An exact retyping of all lines below is the answer; pictures do not belong in it.
RECORD EXTRACTS Block Start
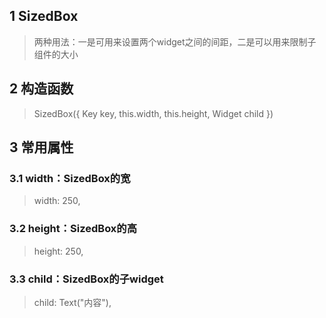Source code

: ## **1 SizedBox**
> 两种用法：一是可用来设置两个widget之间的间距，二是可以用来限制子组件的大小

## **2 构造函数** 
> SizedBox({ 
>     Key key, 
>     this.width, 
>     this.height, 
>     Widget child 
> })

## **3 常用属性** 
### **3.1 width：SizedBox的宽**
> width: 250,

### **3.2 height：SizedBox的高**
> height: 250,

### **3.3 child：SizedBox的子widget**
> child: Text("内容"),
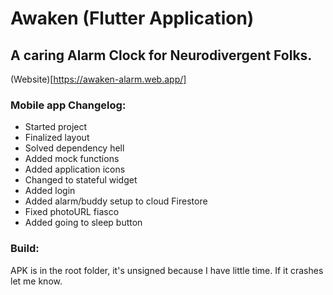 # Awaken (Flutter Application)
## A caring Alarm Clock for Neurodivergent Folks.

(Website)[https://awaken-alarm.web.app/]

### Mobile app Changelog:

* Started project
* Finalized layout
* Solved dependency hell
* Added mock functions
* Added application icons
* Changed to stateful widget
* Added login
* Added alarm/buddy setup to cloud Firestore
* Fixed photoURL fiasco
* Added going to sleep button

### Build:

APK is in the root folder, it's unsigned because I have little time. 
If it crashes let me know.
RECORD EXTRACTS Block End
[EXERCISE SOLUTION]:
Source code

: ## **1 SizedBox**
> 两种用法：一是可用来设置两个widget之间的间距，二是可以用来限制子组件的大小

## **2 构造函数** 
> SizedBox({ 
>     Key key, 
>     this.width, 
>     this.height, 
>     Widget child 
> })

## **3 常用属性** 
### **3.1 width：SizedBox的宽**
> width: 250,

### **3.2 height：SizedBox的高**
> height: 250,

### **3.3 child：SizedBox的子widget**
> child: Text("内容"),
 # Awaken (Flutter Application)
## A caring Alarm Clock for Neurodivergent Folks.

(Website)[https://awaken-alarm.web.app/]

### Mobile app Changelog:

* Started project
* Finalized layout
* Solved dependency hell
* Added mock functions
* Added application icons
* Changed to stateful widget
* Added login
* Added alarm/buddy setup to cloud Firestore
* Fixed photoURL fiasco
* Added going to sleep button

### Build:

APK is in the root folder, it's unsigned because I have little time. 
If it crashes let me know.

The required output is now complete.